Brassai A, Suvanjeiev R-G, Bán E-Gy, Lakatos M
Department of Pharmacology, University of Medicine and Pharmacy, Târgu Mureş, Romania.
1st Clinic of Psychiatry, University of Medicine and Pharmacy, Târgu Mureş, Romania.
Brain Res Bull. 2015 Mar;112:1-6. doi: 10.1016/j.brainresbull.2014.12.007. Epub 2014 Dec 23.
In acute ischaemic brain injury and chronic neurodegeneration, the first step leading to excitotoxicity and cell death is the excessive release of Glu and the prolonged activation of Glu receptors, followed by intracellular calcium overload. There is apparent agreement that glutamatergic transmission via synaptic NMDA receptors (composed of GluN2A subunits) is neuroprotective, whereas transmission via non-synaptic NMDA receptors (composed of GluN2B subunits) is excitotoxic. Extrasynaptic NMDARs activate cell death pathways and may play a key role in Glu-induced excitotoxic neurodegeneration and apoptosis. Accordingly, the function of protective pathways may be impaired by the concomitant blockade of GluN2A-containing receptors. In contrast, the selective inhibition of non-synaptic GluN2B-containing NMDARs may be beneficial in neuroprotection because it can prevent neuronal cell death and thus maintain protective pathways.
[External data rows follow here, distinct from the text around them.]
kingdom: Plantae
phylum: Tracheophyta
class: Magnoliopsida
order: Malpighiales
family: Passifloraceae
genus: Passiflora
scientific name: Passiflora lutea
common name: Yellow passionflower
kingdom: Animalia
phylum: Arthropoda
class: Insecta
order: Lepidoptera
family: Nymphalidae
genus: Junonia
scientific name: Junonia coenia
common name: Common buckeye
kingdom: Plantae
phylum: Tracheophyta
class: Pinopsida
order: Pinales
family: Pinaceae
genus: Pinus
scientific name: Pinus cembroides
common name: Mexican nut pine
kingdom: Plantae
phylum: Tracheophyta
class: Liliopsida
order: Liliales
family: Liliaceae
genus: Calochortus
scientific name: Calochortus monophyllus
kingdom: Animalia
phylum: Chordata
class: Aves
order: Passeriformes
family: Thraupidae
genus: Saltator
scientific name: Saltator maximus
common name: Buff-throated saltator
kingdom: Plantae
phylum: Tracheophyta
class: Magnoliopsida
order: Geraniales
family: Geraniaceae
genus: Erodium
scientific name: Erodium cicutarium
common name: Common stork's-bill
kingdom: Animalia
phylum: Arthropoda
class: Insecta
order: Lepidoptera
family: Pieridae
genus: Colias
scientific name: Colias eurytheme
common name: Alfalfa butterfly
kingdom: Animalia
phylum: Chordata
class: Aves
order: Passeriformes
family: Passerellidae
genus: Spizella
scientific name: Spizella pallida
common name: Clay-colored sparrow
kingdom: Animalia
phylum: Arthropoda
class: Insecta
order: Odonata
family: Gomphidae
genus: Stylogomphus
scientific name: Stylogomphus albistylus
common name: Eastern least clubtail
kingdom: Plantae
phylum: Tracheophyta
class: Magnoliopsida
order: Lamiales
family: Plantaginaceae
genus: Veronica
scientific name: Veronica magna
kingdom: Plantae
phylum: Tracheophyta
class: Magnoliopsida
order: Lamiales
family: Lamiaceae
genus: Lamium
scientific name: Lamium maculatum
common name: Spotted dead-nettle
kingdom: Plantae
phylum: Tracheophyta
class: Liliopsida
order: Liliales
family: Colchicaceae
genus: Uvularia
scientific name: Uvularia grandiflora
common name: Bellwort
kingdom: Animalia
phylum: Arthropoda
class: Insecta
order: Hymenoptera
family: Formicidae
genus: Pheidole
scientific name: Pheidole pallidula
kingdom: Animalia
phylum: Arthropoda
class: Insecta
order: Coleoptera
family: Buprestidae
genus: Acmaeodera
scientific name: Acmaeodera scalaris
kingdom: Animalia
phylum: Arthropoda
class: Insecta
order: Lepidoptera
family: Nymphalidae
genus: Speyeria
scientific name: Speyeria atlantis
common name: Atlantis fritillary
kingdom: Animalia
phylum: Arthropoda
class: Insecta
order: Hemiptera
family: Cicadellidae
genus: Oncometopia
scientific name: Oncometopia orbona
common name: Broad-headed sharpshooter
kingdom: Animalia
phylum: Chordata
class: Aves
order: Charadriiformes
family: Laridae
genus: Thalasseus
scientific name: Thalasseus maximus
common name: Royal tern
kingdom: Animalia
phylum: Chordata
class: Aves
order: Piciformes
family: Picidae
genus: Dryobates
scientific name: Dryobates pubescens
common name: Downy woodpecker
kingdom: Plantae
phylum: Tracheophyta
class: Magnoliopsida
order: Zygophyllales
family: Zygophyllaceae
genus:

在急性缺血性脑损伤和慢性神经退行性变中,导致兴奋性毒性和细胞死亡的第一步是谷氨酸(Glu)的过度释放和Glu受体的长时间激活,随后是细胞内钙超载。目前普遍认为,通过突触N-甲基-D-天冬氨酸(NMDA)受体(由GluN2A亚基组成)的谷氨酸能传递具有神经保护作用,而通过非突触NMDA受体(由GluN2B亚基组成)的传递则具有兴奋性毒性。突触外NMDAR激活细胞死亡途径,可能在Glu诱导的兴奋性毒性神经退行性变和细胞凋亡中起关键作用。因此,含GluN2A受体的同时阻断可能会损害保护途径的功能。相比之下,选择性抑制含非突触GluN2B的NMDAR可能对神经保护有益,因为它可以防止神经元细胞死亡,从而维持保护途径。